The current “continuous” downstream is a complex sequence of batch operations, almost a slight-of-hand continuous process that cannot take advantage of most of the value of truly continuous processes. While the current chromatography-based processes are sufficient to bring the cost of goods manufactured down by 40-60%, there is significant benefit from a truly continuous process.
We have demonstrated the use of recombinant affinity nanoparticles and complexes in a dialysis and tangential-flow filtration-based capture step. The development of the nanoparticles is challenging and we have tested over 100 nanoparticles evaluating expression, their ability to bind antibody, and their stability under acidic elution conditions. We believe many are economical enough to allow commercial use, though we have found many to have suboptimal stability at low pHs and that most of the high-pH constructs have significantly reduced capacity. Finally, we have found that the wide pore-size distribution on UF membranes have allowed 10% or more of the nanoparticle to pass through along with the antibody.
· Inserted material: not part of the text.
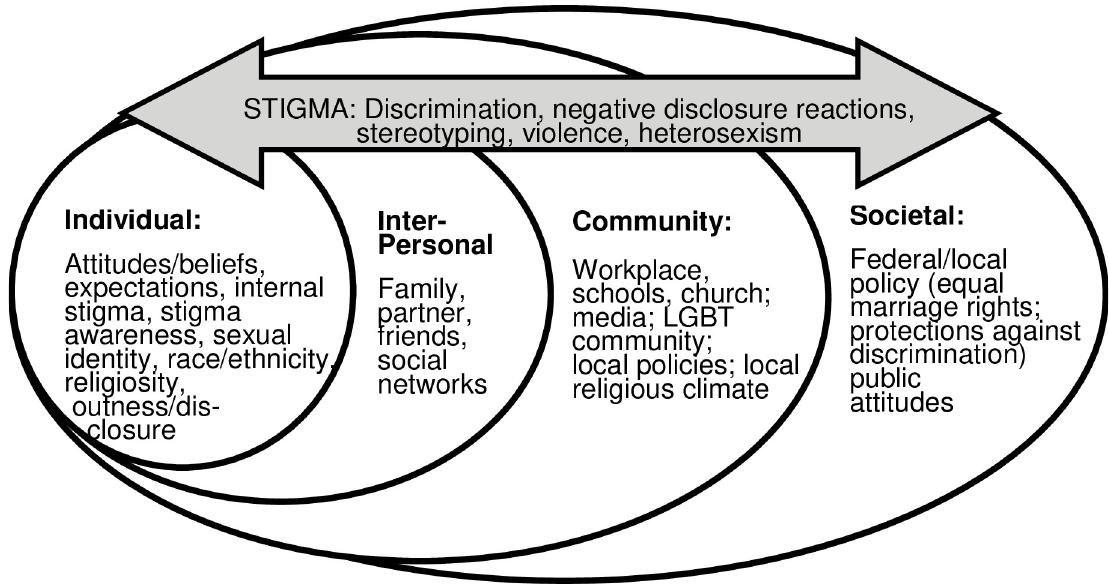
Fig 1. Social-ecological model: Impact of equal marriage rights among sexual minority adults.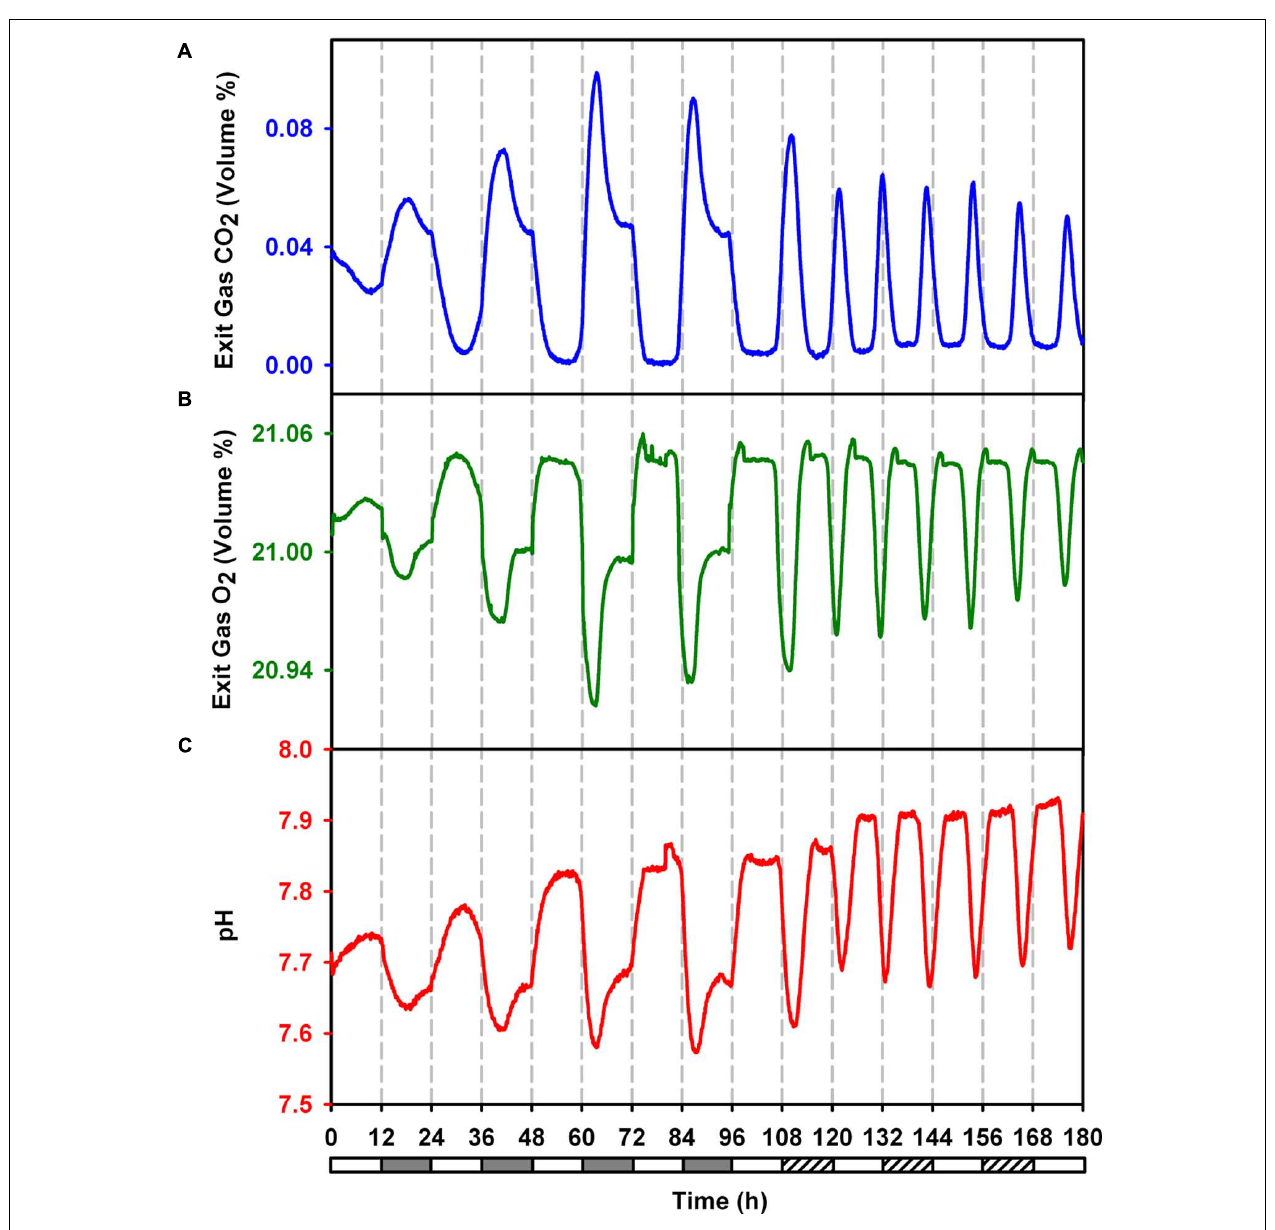
FIGURE 2 | Online monitored exit gas and growth medium pH profiles during 4 days LD followed by 3 days in LL to demonstrate sustained ocillations in metabolism during free run under constant light. (A) Concentration of CO 2 in exit gas. (B) Concentration of O 2 in exit gas. (C) pH of growth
We will discuss general methods we’ve used to quickly evaluate nanoparticles including small scale, ~1000kDa MWCO dialysis, and centrifugal dead-end ultrafiltration. We will also discuss associated analytical techniques including mass photometry, SEC, and native blue electrophoresis.
The data we have generated allows us to be confident that these methods are worth continued effort. Truly continuous processing allows the reuse of solutions from a cleaner downstream to a dirtier upstream. This reuse of solution, and the continuous nature of the process, should decrease cost of goods beyond the current ICB processes while increasing the level of sustainability.